With the app developer program, approval process and store, there is a pretty
good chance (better than ever) that your device will keep working and that
apps you use can't (won't try to) do anything malicious. It lets single
developers get access to a market that is very hard to break into.

Certainly, there are decisions Apple has made with the AppStore and approvals
that are ridiculous. But, in the history of all human endeavor, there is no
complex operation that doesn't have problems. The vast majority of apps are
approved without incident. Apple has solved many more worse problems with app
distribution than the ones they created.

My main gripes are lack of transparency of the process (and your progression
through it) and no way to revert to a previously approved version (or fast
track a bug fix). Also, the lack of any way to offer paid updates is a big
issue for funding future versions of apps.
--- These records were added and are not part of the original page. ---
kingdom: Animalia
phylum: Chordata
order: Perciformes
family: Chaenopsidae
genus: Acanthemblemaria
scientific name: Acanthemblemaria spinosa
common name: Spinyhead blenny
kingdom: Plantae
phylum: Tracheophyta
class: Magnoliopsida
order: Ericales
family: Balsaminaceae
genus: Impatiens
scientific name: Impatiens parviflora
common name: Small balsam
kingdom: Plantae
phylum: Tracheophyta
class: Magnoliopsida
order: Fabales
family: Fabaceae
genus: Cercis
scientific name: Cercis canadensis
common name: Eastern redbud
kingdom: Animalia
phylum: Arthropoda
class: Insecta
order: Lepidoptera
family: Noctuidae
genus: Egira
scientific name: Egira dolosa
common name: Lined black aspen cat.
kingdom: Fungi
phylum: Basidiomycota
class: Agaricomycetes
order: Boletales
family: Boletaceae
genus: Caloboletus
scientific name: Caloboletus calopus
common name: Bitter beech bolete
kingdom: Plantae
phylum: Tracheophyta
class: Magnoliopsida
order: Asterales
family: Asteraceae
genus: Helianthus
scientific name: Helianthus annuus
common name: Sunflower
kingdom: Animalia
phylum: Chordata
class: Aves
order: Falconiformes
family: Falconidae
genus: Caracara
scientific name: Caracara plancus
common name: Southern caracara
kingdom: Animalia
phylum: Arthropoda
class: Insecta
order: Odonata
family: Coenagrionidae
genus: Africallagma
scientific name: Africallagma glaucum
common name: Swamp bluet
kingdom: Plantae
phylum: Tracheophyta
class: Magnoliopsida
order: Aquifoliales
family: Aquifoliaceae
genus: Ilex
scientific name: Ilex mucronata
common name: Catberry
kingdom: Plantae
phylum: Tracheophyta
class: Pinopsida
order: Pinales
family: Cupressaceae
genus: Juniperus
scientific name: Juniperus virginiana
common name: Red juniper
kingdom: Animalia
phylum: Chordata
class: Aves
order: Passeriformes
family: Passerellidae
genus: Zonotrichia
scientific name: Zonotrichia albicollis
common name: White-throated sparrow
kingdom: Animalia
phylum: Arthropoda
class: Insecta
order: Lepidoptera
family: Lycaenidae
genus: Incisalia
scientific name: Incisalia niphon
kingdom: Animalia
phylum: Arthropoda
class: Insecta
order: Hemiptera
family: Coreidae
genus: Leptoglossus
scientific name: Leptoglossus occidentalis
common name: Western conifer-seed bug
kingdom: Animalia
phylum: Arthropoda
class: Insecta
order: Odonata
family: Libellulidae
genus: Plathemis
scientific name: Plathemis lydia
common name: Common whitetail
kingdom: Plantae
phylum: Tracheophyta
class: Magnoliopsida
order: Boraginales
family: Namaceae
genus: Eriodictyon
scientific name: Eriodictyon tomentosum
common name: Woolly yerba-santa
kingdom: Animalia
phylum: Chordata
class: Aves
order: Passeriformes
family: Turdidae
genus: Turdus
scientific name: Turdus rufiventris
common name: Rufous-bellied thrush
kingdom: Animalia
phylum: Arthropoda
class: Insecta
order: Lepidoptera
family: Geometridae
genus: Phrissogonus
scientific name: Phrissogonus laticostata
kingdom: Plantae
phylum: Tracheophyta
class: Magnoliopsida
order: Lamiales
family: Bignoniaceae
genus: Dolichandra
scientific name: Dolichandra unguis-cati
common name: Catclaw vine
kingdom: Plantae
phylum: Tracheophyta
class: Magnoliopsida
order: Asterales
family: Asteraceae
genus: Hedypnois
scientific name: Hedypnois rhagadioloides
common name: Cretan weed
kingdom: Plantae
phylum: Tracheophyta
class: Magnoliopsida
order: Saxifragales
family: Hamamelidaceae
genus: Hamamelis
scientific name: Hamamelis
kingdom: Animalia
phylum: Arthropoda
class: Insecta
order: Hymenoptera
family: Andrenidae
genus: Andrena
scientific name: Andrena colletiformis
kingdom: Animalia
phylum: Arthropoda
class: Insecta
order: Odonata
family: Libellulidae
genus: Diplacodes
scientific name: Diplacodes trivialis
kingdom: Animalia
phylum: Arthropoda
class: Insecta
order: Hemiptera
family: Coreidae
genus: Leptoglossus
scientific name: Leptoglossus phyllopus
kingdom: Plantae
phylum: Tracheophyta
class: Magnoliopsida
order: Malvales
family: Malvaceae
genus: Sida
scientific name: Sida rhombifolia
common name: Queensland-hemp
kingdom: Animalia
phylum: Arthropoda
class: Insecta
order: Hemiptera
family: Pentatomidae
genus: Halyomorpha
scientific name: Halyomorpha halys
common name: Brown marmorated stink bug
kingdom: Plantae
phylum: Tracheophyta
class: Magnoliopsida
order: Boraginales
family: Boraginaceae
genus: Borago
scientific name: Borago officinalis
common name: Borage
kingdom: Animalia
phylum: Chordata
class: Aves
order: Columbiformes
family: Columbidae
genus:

The control over the platform
doesn't bother me at all (as a user or developer).

------
middayc
database error: here is the cached version
[http://209.85.129.132/search?hl=en&q=cache:http://benfry...](http://209.85.129.132/search?hl=en&q=cache:http://benfry.com/writing/archives/608&cad=h)

------
rimantas

      To use an example, if things “just worked” then I'd be able
      to copy music from my iPod back to my laptop, or from one
      machine that I own to another.
    

True for the first part, as for the second: this feature is built in into
iTunes, it even allows you to see the music that's not on your computer and
copy it with a simple drag and drop.

    
    
      The thing that will be interesting about the iPad is the experience
      of using it — something that nobody has had except for the folks at
      Apple — and as is always the case when dealing with a different type
      of interface, you're always going to be wrong.
    

Not sure what he has in mind talking about experience. I gather few folks had
a chance to try it out after it was presented and all were raving how fast
that thing is. Then a lot of folks keep saying "it's just a bigger iPhone",
but don't know what the UX will be. Well, if it just a bigger iPhone (it's
not) user experience is going to be as good, only better.

Then people cry and predict the end of hacking, tinkering and programming.
Folks, don't forget: with iPad also comes out new _free_ SDK. But maybe
shouting about freedom is just a tad easier than using it.

------
bugs
My favorite criticism of the ipad came from a morning show host who is
somewhat tech savvy was asked by his co-host if he wanted one he responded:

"I already have one it is called an iphone."